Stored data entries:
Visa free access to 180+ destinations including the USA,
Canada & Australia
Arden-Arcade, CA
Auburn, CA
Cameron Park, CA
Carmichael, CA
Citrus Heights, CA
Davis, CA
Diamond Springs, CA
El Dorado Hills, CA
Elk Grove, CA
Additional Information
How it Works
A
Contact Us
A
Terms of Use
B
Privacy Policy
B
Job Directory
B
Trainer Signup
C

[Work task]: Nothing in the records may be left out; transcribe all of them exactly.

[Response for this exercise]:
Visa free access to 180+ destinations including the USA,
Canada & Australia
Arden-Arcade, CA
Auburn, CA
Cameron Park, CA
Carmichael, CA
Citrus Heights, CA
Davis, CA
Diamond Springs, CA
El Dorado Hills, CA
Elk Grove, CA
Additional Information
How it Works
A
Contact Us
A
Terms of Use
B
Privacy Policy
B
Job Directory
B
Trainer Signup
C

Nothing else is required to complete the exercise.